> **Prompt 1**
According to the game review, which three 1996 XYZZY Award nominations did the game receive?
> **Prompt 2**
Revise the game review by rewriting the passage between "-- Carl Muckenhoupt" and "countless horrible deaths.", inclusive, with "puzzles" changed to "challenges".

> **Study text**
Nominee, Best Game; Nominee, Best Story; Nominee, Best Puzzles - 1996 XYZZY Awards
A time-travel game with a Doctor Who-ish story involving a dystopian future, the ruins of Atlantis, Nazi England, Time's Guardian and Time's Enemy. A huge game with diverse settings, but ruined by unduly hard puzzles and bad design. If you don't know why "linearity" is considered a bad thing in adventure games, give this one a try - it persistently locks the player into small areas, where you must already have the right equipment (often hidden where it's easily missed) to do the thing that takes you to the next small area (often within a time limit). No going back to regions you visited before, either - perhaps this is meant as indicative of the nature of time, but it hardly makes a good game. Other than that, competently built, with a high code-to-bug ratio, weak prose (it describes things as "feeling evil" so often it becomes funny), and a few nice puzzles amidst all the mediocre ones.
-- Carl Muckenhoupt
There's something about the *way* the puzzles are presented -- never gratuitous, but as part of the story, giving the sense of plot unfolding before the player; layered, interwoven with one another; with virtually all reasonable actions accounted for -- that makes one want to keep trying, even after dying countless horrible deaths.

> **Given entries**
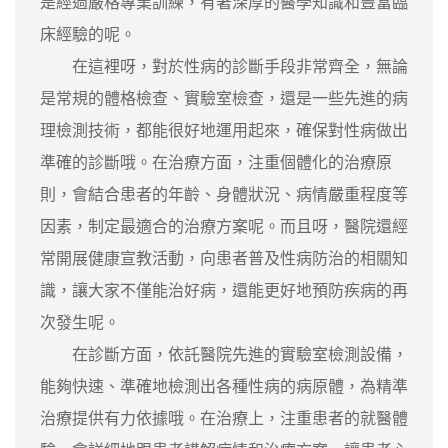
是經過嚴格專業訓練，有著深厚的醫學知識和豐富臨
床經驗的呢。
在這裡呀，對於性病的診斷手段非常齊全，無論
是常規的體格檢查、實驗室檢查，還是一些先進的病
理檢測技術，都能很好地運用起來，確保對性病做出
準確的診斷哦。在治療方面，注重個體化的治療原
則，會結合患者的年齡、身體狀況、病情嚴重程度等
因素，制定最適合的治療方案呢。而且呀，醫院還經
常開展健康宣教活動，向患者普及性病防治的相關知
識，讓大家不僅能治好病，還能更好地預防疾病的再
次發生呢。
在診斷方面，依託醫院先進的實驗室檢測設備，
能夠快速、準確地檢測出各種性病的病原體，為精準
治療提供有力依據哦。在治療上，注重患者的就醫體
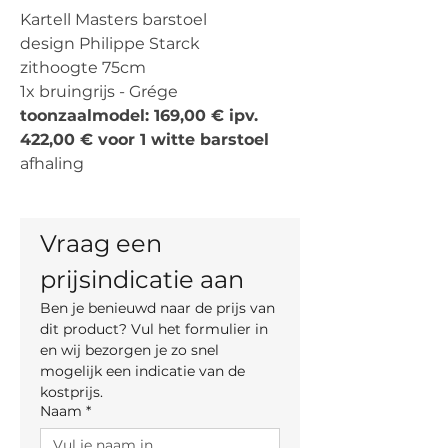
Kartell Masters barstoel
design Philippe Starck
zithoogte 75cm
1x bruingrijs - Grége
toonzaalmodel: 169,00 € ipv.
422,00 € voor 1 witte barstoel
afhaling
Vraag een 
prijsindicatie aan
Ben je benieuwd naar de prijs van 
dit product? Vul het formulier in 
en wij bezorgen je zo snel 
mogelijk een indicatie van de 
kostprijs.
Naam
*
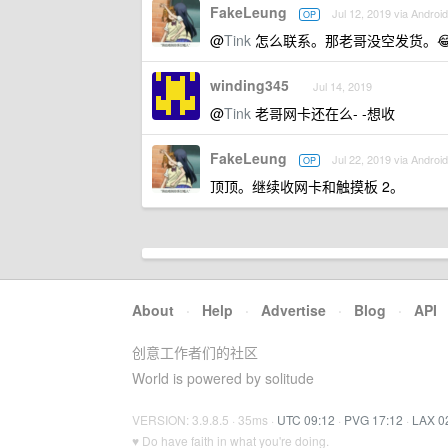
FakeLeung
Jul 12, 2019 via Android
OP
@
Tink
怎么联系。那老哥没空发货。😂
winding345
Jul 14, 2019
@
Tink
老哥网卡还在么- -想收
FakeLeung
Jul 22, 2019 via Android
OP
顶顶。继续收网卡和触摸板 2。
About
·
Help
·
Advertise
·
Blog
·
API
创意工作者们的社区
World is powered by solitude
VERSION: 3.9.8.5 · 35ms ·
UTC 09:12
·
PVG 17:12
·
LAX 0
♥ Do have faith in what you're doing.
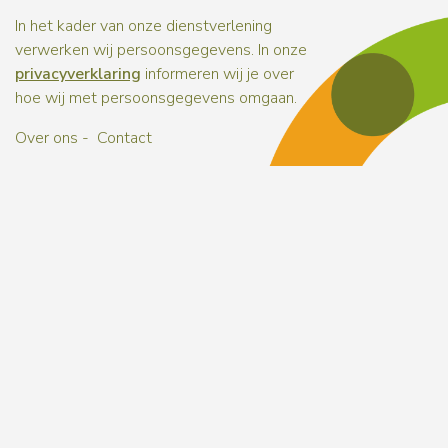
In het kader van onze dienstverlening
verwerken wij persoonsgegevens. In onze
privacyverklaring
informeren wij je over
hoe wij met persoonsgegevens omgaan.
Over ons
Contact
Naar b
Naar b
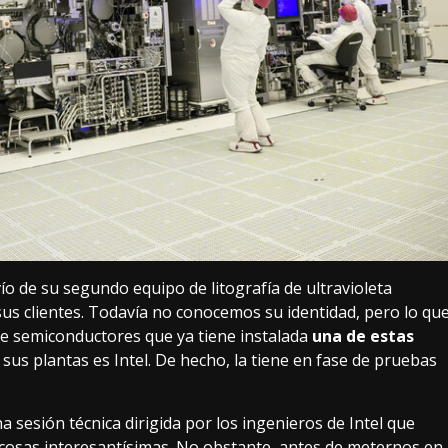
ío
de su segundo equipo de
litografía de ultravioleta
sus clientes. Todavía no conocemos su identidad, pero lo qu
de semiconductores que ya tiene instalada
una de estas
sus plantas es Intel. De hecho, la tiene en fase de pruebas
sesión técnica dirigida por los ingenieros de Intel que
osas interesantísimas. No obstante, antes de meternos en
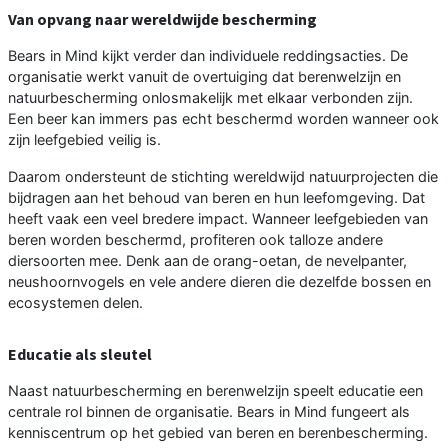
Van opvang naar wereldwijde bescherming
Bears in Mind kijkt verder dan individuele reddingsacties. De
organisatie werkt vanuit de overtuiging dat berenwelzijn en
natuurbescherming onlosmakelijk met elkaar verbonden zijn.
Een beer kan immers pas echt beschermd worden wanneer ook
zijn leefgebied veilig is.
Daarom ondersteunt de stichting wereldwijd natuurprojecten die
bijdragen aan het behoud van beren en hun leefomgeving. Dat
heeft vaak een veel bredere impact. Wanneer leefgebieden van
beren worden beschermd, profiteren ook talloze andere
diersoorten mee. Denk aan de orang-oetan, de nevelpanter,
neushoornvogels en vele andere dieren die dezelfde bossen en
ecosystemen delen.
Educatie als sleutel
Naast natuurbescherming en berenwelzijn speelt educatie een
centrale rol binnen de organisatie. Bears in Mind fungeert als
kenniscentrum op het gebied van beren en berenbescherming.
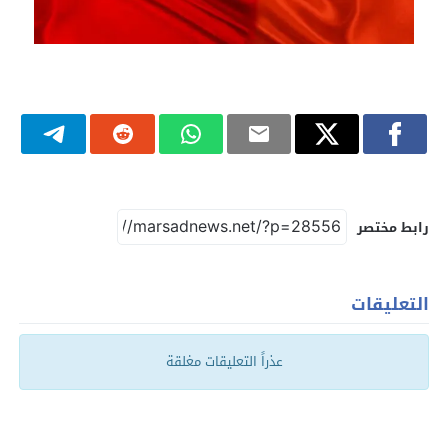
رابط مختصر
التعليقات
عذراً التعليقات مغلقة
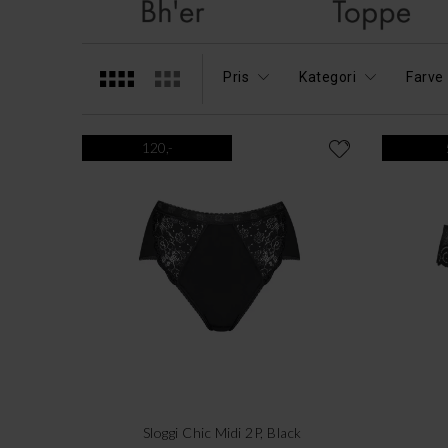
Pris
Kategori
Farve
120,-
Sloggi Chic Midi 2P, Black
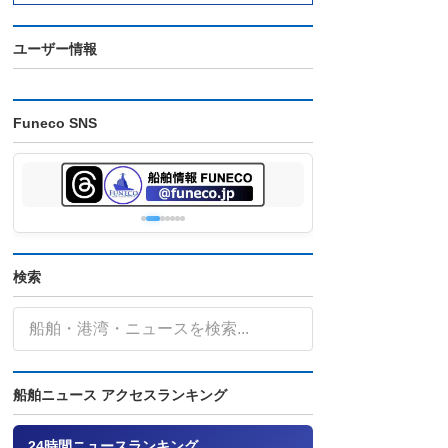
ユーザー情報
Funeco SNS
検索
船舶ニュース アクセスランキング
24時間ニュースランキング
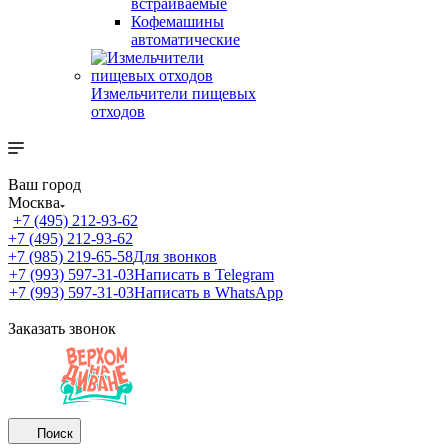
встраиваемые
Кофемашины
автоматические
Измельчители пищевых
отходов
Ваш город
Москва
+7 (495) 212-93-62
+7 (495) 212-93-62
+7 (985) 219-65-58
Для звонков
+7 (993) 597-31-03
Написать в Telegram
+7 (993) 597-31-03
Написать в WhatsApp
Заказать звонок
Поиск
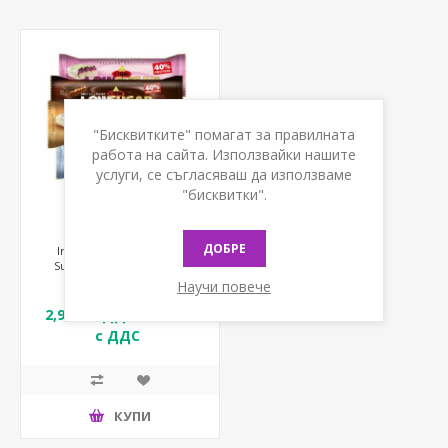
"Бисквитките" помагат за правилната
работа на сайта. Използвайки нашите
услуги, се съгласяваш да използваме
"бисквитки".
ДОБРЕ
Inkospor® X-Treme® Low
Sugar протеинов бар
Научи повече
2,90 € с ДДС / 5,67 лв
с ДДС
КУПИ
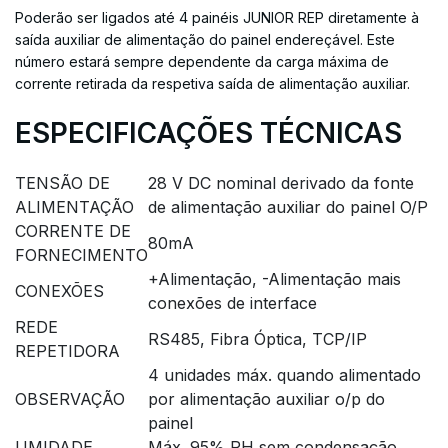
Poderão ser ligados até 4 painéis JUNIOR REP diretamente à
saída auxiliar de alimentação do painel endereçável. Este
número estará sempre dependente da carga máxima de
corrente retirada da respetiva saída de alimentação auxiliar.
ESPECIFICAÇÕES TÉCNICAS
TENSÃO DE
28 V DC nominal derivado da fonte
ALIMENTAÇÃO
de alimentação auxiliar do painel O/P
CORRENTE DE
80mA
FORNECIMENTO
+Alimentação, -Alimentação mais
CONEXÕES
conexões de interface
REDE
RS485, Fibra Óptica, TCP/IP
REPETIDORA
4 unidades máx. quando alimentado
OBSERVAÇÃO
por alimentação auxiliar o/p do
painel
UMIDADE
Máx. 95% RH sem condensação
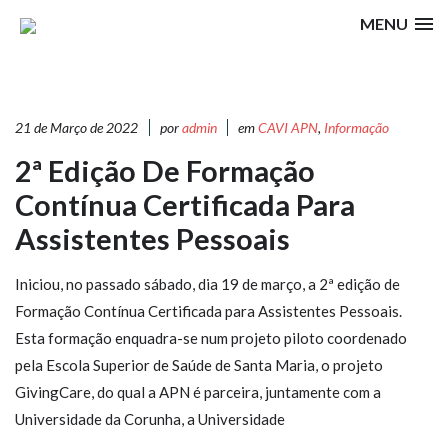
MENU
21 de Março de 2022
por
admin
em
CAVI APN
,
Informação
2ª Edição De Formação
Contínua Certificada Para
Assistentes Pessoais
Iniciou, no passado sábado, dia 19 de março, a 2ª edição de
Formação Contínua Certificada para Assistentes Pessoais.
Esta formação enquadra-se num projeto piloto coordenado
pela Escola Superior de Saúde de Santa Maria, o projeto
GivingCare, do qual a APN é parceira, juntamente com a
Universidade da Corunha, a Universidade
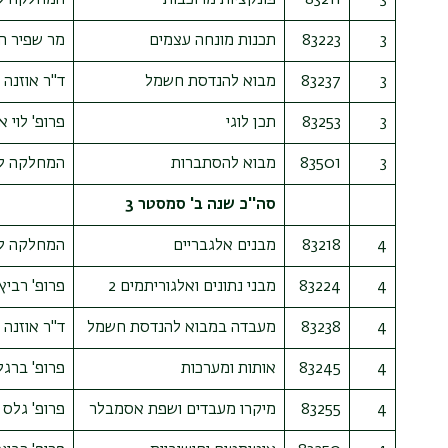
3
83223
תכנות מונחה עצמים
מר שפיר חי
3
83237
מבוא להנדסת חשמל
ד"ר אוזנה נ
3
83253
תכן לוגי
פרופ' לוי 
3
83501
מבוא להסתברות
המחלקה ל
סה''כ שנה ב' סמסטר 3
4
83218
מבנים אלגבריים
המחלקה ל
4
83224
מבני נתונים ואלגוריתמים 2
פרופ' רביץ
4
83238
מעבדה במבוא להנדסת חשמל
ד"ר אוזנה נ
4
83245
אותות ומערכות
פרופ' ברגל
4
83255
מיקרו מעבדים ושפת אסמבלר
פרופ' גלס 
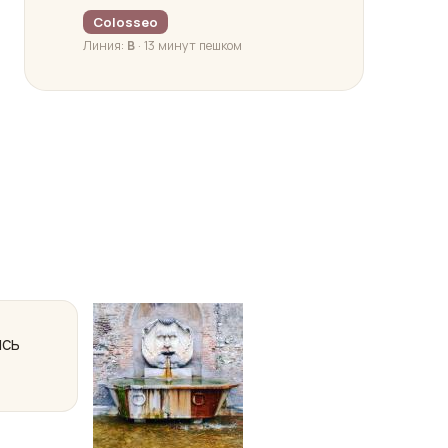
Colosseo
Линия:
В
· 13 минут пешком
ись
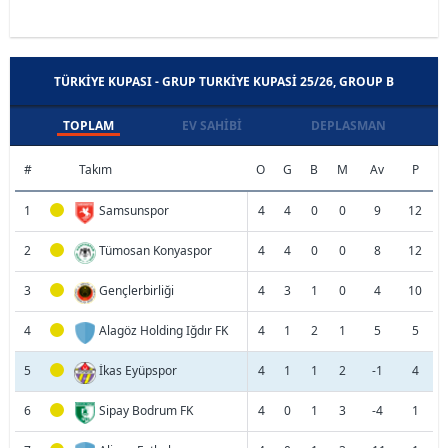
TÜRKIYE KUPASI - GRUP TURKIYE KUPASI 25/26, GROUP B
TOPLAM
EV SAHIBI
DEPLASMAN
#
Takım
O
G
B
M
Av
P
1
Samsunspor
4
4
0
0
9
12
2
Tümosan Konyaspor
4
4
0
0
8
12
3
Gençlerbirliği
4
3
1
0
4
10
4
Alagöz Holding Iğdır FK
4
1
2
1
5
5
5
İkas Eyüpspor
4
1
1
2
-1
4
6
Sipay Bodrum FK
4
0
1
3
-4
1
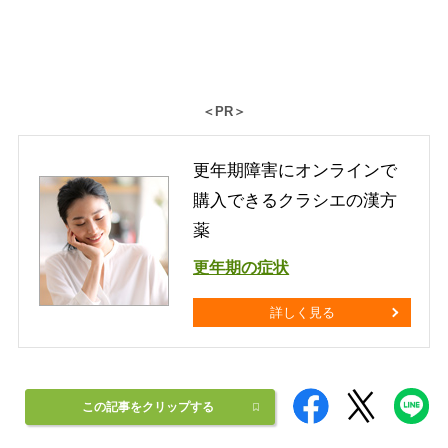
＜PR＞
更年期障害にオンラインで
購入できるクラシエの漢方
薬
更年期の症状
詳しく見る
この記事をクリップする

> **Task response 1**
Best Game, Best Story, and Best Puzzles

> **Task response 2**
-- Carl Muckenhoupt
There's something about the *way* the challenges are presented -- never gratuitous, but as part of the story, giving the sense of plot unfolding before the player; layered, interwoven with one another; with virtually all reasonable actions accounted for -- that makes one want to keep trying, even after dying countless horrible deaths.